The strategy is portrayed by the Saudi leadership as benign. Saudi Arabia manages the agricultural production and human resources. It is not, therefore, exploiting cheap local labour. Neither is it profiteering in the global food market from higher agricultural yield, since produce is flown back for Saudi consumption. Yet a closer look at the countries being approached by Saudi investors shows a preference for weak or unstable states with low taxation, minimal bureaucracy and insufficient capital to grow food on the land (and thus a willingness to sell land to those that can, for less than it is probably worth).
Nations visited by Saudi officials include Sudan, Kazakhstan, the Philippines, Ukraine and South Africa.
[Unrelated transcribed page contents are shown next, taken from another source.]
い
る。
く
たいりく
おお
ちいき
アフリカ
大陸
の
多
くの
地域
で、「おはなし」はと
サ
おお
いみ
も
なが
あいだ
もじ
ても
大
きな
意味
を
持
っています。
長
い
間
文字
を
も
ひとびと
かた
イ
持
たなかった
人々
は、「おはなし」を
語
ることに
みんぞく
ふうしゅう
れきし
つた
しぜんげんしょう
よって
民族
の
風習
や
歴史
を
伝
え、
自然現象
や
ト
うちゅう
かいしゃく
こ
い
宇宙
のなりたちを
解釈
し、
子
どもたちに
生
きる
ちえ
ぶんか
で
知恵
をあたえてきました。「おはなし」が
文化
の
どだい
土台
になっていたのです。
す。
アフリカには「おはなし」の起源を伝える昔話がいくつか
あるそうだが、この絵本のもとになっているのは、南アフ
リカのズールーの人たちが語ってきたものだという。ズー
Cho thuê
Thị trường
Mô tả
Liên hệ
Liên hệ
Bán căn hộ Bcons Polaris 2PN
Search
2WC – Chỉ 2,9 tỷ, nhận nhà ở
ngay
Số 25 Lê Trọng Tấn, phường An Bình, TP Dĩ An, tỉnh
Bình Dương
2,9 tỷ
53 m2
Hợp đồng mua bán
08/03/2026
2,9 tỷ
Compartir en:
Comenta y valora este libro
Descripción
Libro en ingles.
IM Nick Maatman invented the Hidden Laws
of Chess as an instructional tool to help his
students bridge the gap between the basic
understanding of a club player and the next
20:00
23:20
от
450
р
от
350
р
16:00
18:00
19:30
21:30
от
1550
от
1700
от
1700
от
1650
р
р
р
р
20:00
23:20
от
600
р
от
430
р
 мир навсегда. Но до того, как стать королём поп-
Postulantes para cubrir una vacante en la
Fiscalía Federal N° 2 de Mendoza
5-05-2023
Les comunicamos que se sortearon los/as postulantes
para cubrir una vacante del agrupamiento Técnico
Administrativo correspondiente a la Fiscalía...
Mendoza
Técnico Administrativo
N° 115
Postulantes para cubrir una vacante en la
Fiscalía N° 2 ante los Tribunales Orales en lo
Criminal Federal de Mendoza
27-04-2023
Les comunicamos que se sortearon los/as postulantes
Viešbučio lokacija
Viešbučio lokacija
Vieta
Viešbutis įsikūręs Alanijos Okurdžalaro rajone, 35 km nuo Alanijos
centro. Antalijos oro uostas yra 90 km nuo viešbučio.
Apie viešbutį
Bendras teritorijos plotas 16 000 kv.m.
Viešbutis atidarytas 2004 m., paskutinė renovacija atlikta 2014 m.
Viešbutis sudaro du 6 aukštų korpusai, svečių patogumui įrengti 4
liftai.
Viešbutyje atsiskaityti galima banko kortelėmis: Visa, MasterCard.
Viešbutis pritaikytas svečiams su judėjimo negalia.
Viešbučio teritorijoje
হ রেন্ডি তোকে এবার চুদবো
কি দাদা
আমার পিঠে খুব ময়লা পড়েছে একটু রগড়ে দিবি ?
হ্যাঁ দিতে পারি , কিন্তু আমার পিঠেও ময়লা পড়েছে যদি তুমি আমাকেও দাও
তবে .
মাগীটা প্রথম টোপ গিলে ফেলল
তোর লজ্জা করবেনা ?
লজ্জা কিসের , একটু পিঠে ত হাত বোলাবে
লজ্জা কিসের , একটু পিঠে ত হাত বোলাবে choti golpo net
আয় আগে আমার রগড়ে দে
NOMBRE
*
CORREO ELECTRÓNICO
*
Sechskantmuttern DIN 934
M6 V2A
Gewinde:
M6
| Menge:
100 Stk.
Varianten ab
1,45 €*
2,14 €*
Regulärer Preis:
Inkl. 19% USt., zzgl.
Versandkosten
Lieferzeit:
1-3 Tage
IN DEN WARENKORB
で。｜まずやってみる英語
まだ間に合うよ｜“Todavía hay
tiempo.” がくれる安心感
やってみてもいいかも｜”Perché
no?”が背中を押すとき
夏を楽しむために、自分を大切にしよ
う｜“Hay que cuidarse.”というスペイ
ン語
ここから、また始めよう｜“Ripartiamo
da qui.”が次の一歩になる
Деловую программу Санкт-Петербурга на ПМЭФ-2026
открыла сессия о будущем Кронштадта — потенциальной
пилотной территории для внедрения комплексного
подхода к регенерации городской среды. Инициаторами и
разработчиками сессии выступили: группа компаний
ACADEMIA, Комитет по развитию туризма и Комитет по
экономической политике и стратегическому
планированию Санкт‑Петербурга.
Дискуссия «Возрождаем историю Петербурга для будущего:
In the case of Sudan, Hail Agricultural Development Company (HADCO) will invest as much as $45 million, cultivating wheat over 10,000 hectares, and the Sudanese Government are putting a further 780,000 hectares up ‘for sale’. All the while, Sudan fails to provide food for its own population, and is one of the largest recipients of aid from the UN World Food Programme.
Sudan is not the only poor country courting such investment. Cambodia is currently in talks with Kuwait and Qatar about a similar scheme. Hun Sen, the Cambodian Prime Minister, rejects criticisms that he is selling his peoples wares: ‘I think the Gulf can become our rice market,’ he claims. Yet the Gulf is interested in cheap land, not local produce, so talk of a ‘market’ seems confused. Simple payment for land could be of benefit to Cambodia’s development, of course, but Sen’s track record for receiving foreign investment is not too encouraging. Millions of dollars were paid to the Cambodian Government to secure oil drilling rights but have yet to appear on its balance sheet, according to NGO Global Witness.
For the people of Sudan, Cambodia and other nations in the Gulf’s sights, the new colonialism could begin impacting the most primary of commodities, and what payments are made will go to governments, not to the wider economies, serving only to reward leaders for their failure to till the land themselves.